The InsurTech startup companies that Matthew Jones cites in the accompanying article are all companies in which his firm, Anthemis, has an investment.
- Xapix describes itself as a data orchestration solution for any industry. (See blog item, “Your data. Any way you want it” at www.xapix.io/blog/your-data-any-way-you-want-it)
“Using Xapix, companies can access, use and distribute data faster and easier…It is a breakthrough solution for any organization struggling with data coming from different sources and feeding into new products and services,” Xapix says on its website, noting that it is used by mobility companies, such as Daimler Fleetboard, BMW and Goodyear.
Xapix, which features an “intuitive drag-and-drop interface to connect different systems and leverage internal as well as external data,” is expanding to new industries and verticals.
Specific to auto insurance, Xapix aims to make it easier for insurers to partner with OEMs to offer usage-based insurance products—with product features that make it easier for insurers to aggregate and distribute data to make this happen. (www.xapix.io/xapix-for-auto-insurance)
- Humanising Autonomy, a startup founded by former students of Imperial College London, offers an analytic platform that predicts pedestrian behavior. Jones told Carrier Management Claims Editor Jim Sams that the Humanising Autonomy product is similar to a plug-in. It interacts with other technologies, such as autonomous vehicles, through an application program interface. It predicts what pedestrians will do next by using 90 attributes such as eye direction, whether the person is using a cellphone, and how close he or she is to the curb, and it can send alerts when a pedestrian is detected in the path of an autonomous vehicle.
Jones said Humanising Autonomy technology can also be used to make factories safer when robots work alongside humans. (“Autonomous Vehicles: InsurTech Investors Push for a Front Row Seat,” Aug. 21, 2019 by Jim Sams at carriermag.com/2rzve)
- Flock offers fully flexible drone insurance. “In a couple of taps, get covered for an hour, day or month,” the website says, describing on-demand insurance available for purchase only when a drone operator needs it and a flexible monthly policy to “get covered anywhere, anytime.”
Allianz announced the initial Flock Cover app insurance product in July 2017—pay-as-you-fly liability insurance up to £10 million, tailored to each flight, including equipment insurance for commercial users. “Pilots will be fully insured for their flight time, within a specified geographical region—all of which is customizable at the point of sale or can be scheduled in advance,” said AGCS, Allianz’s corporate insurance carrier. (“Allianz Teams With InsurTech Startup to Debut On-Demand Drone Insurance in UK,” July 17, 2017 at carriermag.com/iexf9)

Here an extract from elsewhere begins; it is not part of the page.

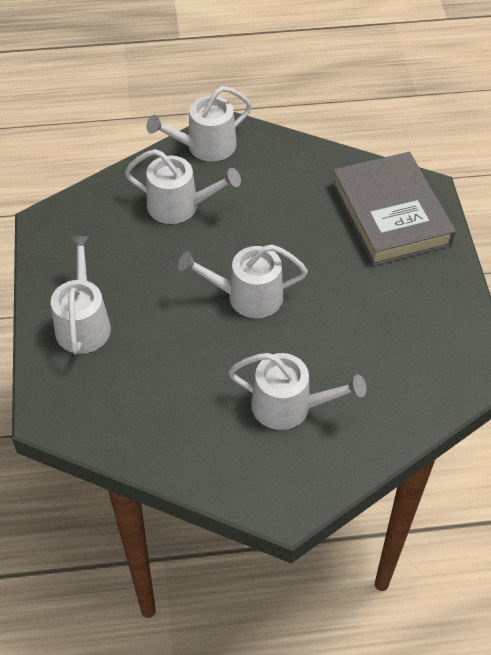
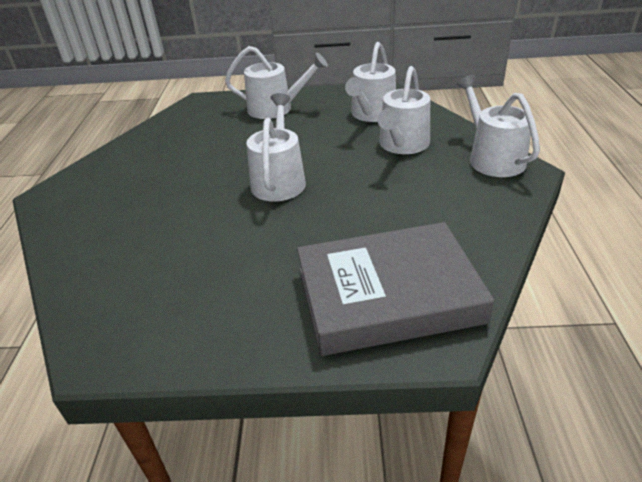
camera: 100 degrees right, 15 degrees down
white watering can [228,353,366,430] -> white watering can moved to [345,42,396,122]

- Trōv, one of the first InsurTech’s profiled by Carrier Management, offered on-demand single-item insurance when it debuted in Australia in 2016. The founder of the online insurance broker, Scott Walchek, described the evolution of Trōv from what was a high-end inventory service in the cloud originally launched in 2013 to a “just-in-time” insurer of specific items three years later. “A blanket [homeowners insurance] policy today covers your guitar when you leave it at home, but it doesn’t cover it when you’re taking it on the road to play at a gig. Meanwhile, it covers an old recliner you couldn’t care less for. That’s a pretty archaic product disconnected from the real need,” he said, summarizing the rationale. (“Treasure Trōv: A Serial Entrepreneur’s Path to On-Demand Single-Item Insurance,” Nov. 20, 2016 at carriermag.com/zvu7m)

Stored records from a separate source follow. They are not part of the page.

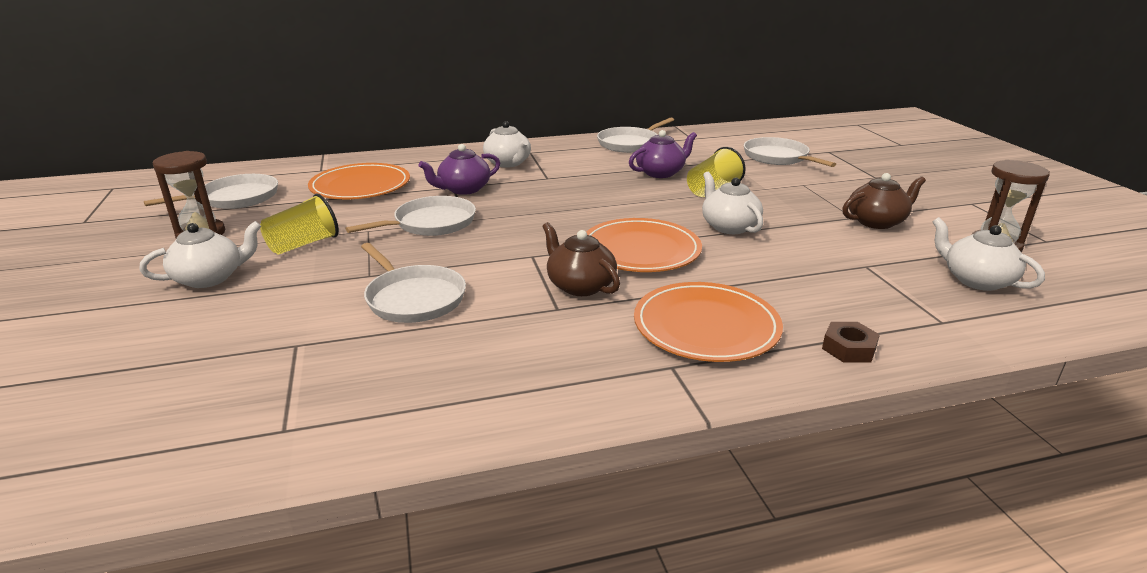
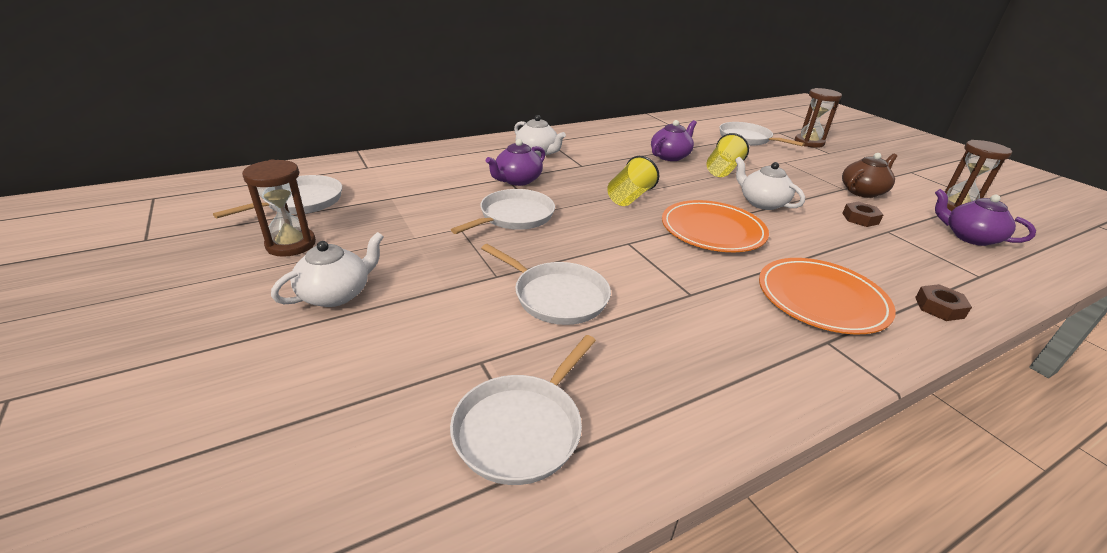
camera: 15 degrees left, 5 degrees up
yellow cup [260,194,339,255] -> yellow cup moved to [607,156,659,206]
orange plate [308,163,410,199] -> none
brown teapot [543,222,620,296] -> none
white pan [597,118,674,153] -> white pan moved to [450,335,596,485]
white teapot [932,217,1045,291] -> purple teapot [935,189,1036,246]
none -> brown hourglass [795,88,842,148]
none -> brown nut [842,202,884,227]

More recently, Trōv announced that its on-demand insurance for things is available in 13 U.S. states and that the company continues to expand into verticals including the gig economy, fleet mobility and “last-mile” transportation (i.e., scooters and bikes), as well as passengers and items traveling in autonomous vehicles. For example, in December 2017, Google’s self-driving car unit, Waymo, partnered with Trōv to provide trip-based insurance coverage underwritten by a nonadmitted affiliate of Munich Re. And in mid-August 2019, Trōv announced the launch of a portfolio of end-to-end digital, white-labeled insurance products designed to be rapidly deployed by financial organizations and insurers in partnership with Lloyds Banking Group, the UK’s largest retail financial services provider.